> [Task objective]:
Without the pictures, set down everything in the listing exactly.

> [Source material]:
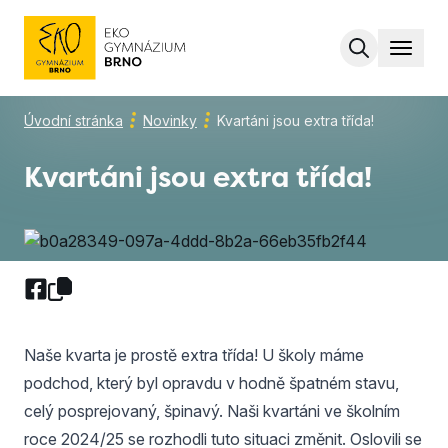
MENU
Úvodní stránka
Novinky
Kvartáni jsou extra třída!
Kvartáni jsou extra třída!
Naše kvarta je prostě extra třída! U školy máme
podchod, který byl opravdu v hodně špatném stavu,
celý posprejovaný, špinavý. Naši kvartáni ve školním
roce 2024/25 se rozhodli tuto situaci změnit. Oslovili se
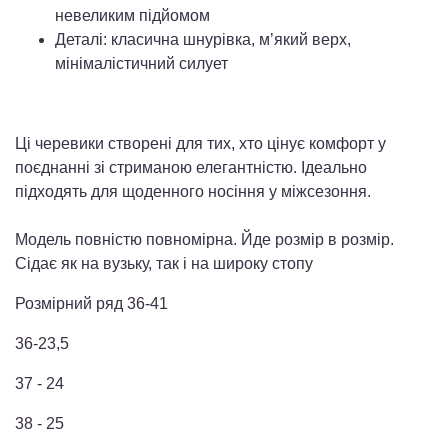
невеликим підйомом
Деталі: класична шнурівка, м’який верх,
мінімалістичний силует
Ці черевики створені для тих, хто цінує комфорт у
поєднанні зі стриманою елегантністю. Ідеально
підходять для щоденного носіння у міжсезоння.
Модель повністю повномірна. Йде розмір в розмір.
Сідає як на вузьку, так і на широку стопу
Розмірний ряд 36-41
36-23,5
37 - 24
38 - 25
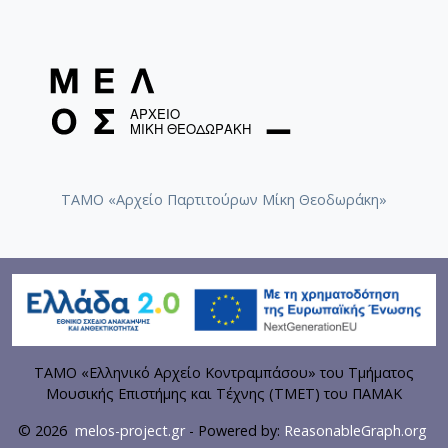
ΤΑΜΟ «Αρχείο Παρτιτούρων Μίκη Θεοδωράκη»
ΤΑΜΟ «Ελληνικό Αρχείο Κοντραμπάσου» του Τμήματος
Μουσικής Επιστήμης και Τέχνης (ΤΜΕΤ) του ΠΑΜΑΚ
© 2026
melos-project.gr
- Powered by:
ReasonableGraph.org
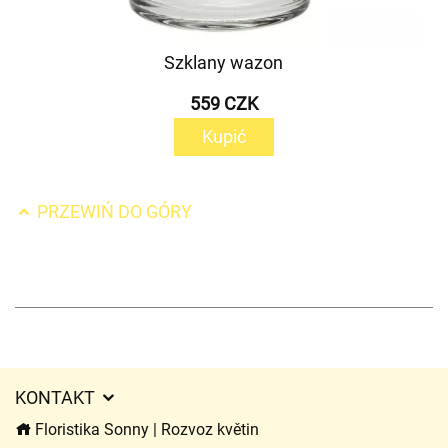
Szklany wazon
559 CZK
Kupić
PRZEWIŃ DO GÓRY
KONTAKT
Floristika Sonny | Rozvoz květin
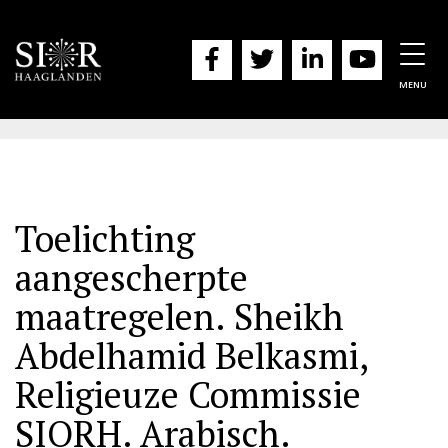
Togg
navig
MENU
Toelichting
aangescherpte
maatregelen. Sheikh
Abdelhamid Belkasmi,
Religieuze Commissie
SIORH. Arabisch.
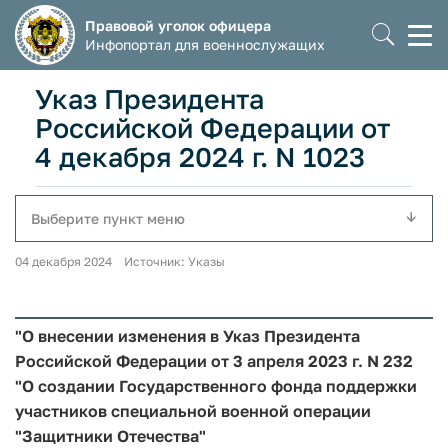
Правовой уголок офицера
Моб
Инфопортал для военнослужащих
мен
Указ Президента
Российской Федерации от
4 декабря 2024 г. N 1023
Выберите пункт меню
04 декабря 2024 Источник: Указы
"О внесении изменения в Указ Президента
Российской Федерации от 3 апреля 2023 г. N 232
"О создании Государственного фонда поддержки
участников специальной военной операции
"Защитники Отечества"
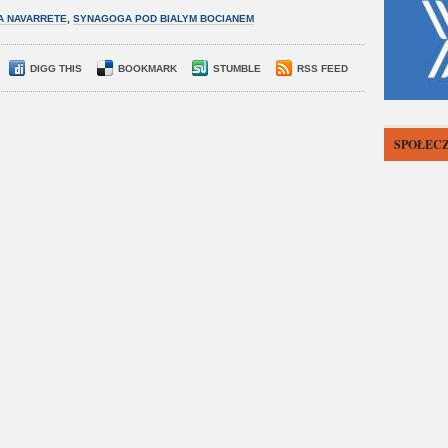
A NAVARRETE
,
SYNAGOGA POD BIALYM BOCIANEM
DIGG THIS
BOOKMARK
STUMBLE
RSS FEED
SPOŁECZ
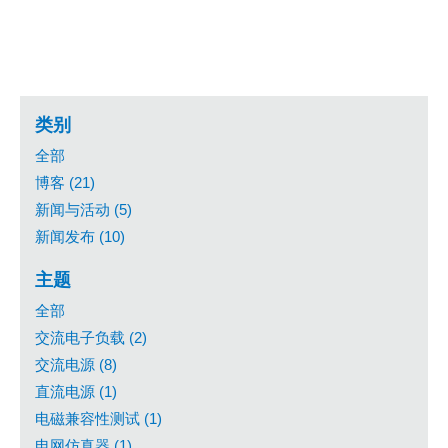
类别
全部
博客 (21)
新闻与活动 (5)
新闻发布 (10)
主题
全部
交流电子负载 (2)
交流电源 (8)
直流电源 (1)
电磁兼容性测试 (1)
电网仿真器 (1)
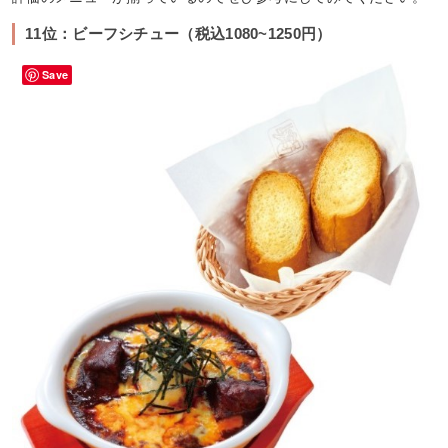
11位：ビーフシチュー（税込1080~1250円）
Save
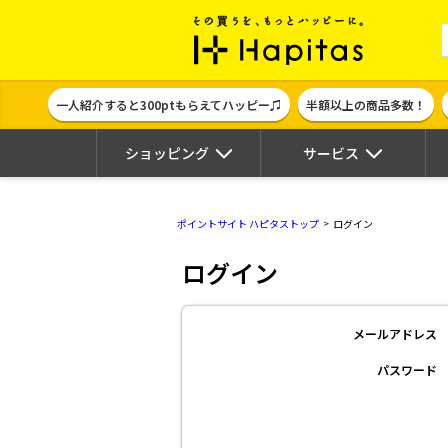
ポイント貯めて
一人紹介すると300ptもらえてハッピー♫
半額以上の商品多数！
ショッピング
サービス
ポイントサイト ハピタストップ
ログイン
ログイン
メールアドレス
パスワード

> [Written response]:
MENU
Úvodní stránka
Novinky
Kvartáni jsou extra třída!
Kvartáni jsou extra třída!
Naše kvarta je prostě extra třída! U školy máme
podchod, který byl opravdu v hodně špatném stavu,
celý posprejovaný, špinavý. Naši kvartáni ve školním
roce 2024/25 se rozhodli tuto situaci změnit. Oslovili se
невеликим підйомом
Деталі: класична шнурівка, м’який верх,
мінімалістичний силует
Ці черевики створені для тих, хто цінує комфорт у
поєднанні зі стриманою елегантністю. Ідеально
підходять для щоденного носіння у міжсезоння.
Модель повністю повномірна. Йде розмір в розмір.
Сідає як на вузьку, так і на широку стопу
Розмірний ряд 36-41
36-23,5
37 - 24
38 - 25
ΤΑΜΟ «Αρχείο Παρτιτούρων Μίκη Θεοδωράκη»
ΤΑΜΟ «Ελληνικό Αρχείο Κοντραμπάσου» του Τμήματος
Μουσικής Επιστήμης και Τέχνης (ΤΜΕΤ) του ΠΑΜΑΚ
© 2026
melos-project.gr
- Powered by:
ReasonableGraph.org
Szklany wazon
559 CZK
Kupić
PRZEWIŃ DO GÓRY
KONTAKT
Floristika Sonny | Rozvoz květin
Togg
navig
MENU
Toelichting
aangescherpte
maatregelen. Sheikh
Abdelhamid Belkasmi,
Religieuze Commissie
SIORH. Arabisch.
Правовой уголок офицера
Моб
Инфопортал для военнослужащих
мен
Указ Президента
Российской Федерации от
4 декабря 2024 г. N 1023
Выберите пункт меню
04 декабря 2024 Источник: Указы
"О внесении изменения в Указ Президента
Российской Федерации от 3 апреля 2023 г. N 232
"О создании Государственного фонда поддержки
участников специальной военной операции
"Защитники Отечества"
A NAVARRETE
,
SYNAGOGA POD BIALYM BOCIANEM
DIGG THIS
BOOKMARK
STUMBLE
RSS FEED
SPOŁECZ
类别
全部
博客 (21)
新闻与活动 (5)
新闻发布 (10)
主题
全部
交流电子负载 (2)
交流电源 (8)
直流电源 (1)
电磁兼容性测试 (1)
电网仿真器 (1)
11位：ビーフシチュー（税込1080~1250円）
Save
ポイント貯めて
一人紹介すると300ptもらえてハッピー♫
半額以上の商品多数！
ショッピング
サービス
ポイントサイト ハピタストップ
ログイン
ログイン
メールアドレス
パスワード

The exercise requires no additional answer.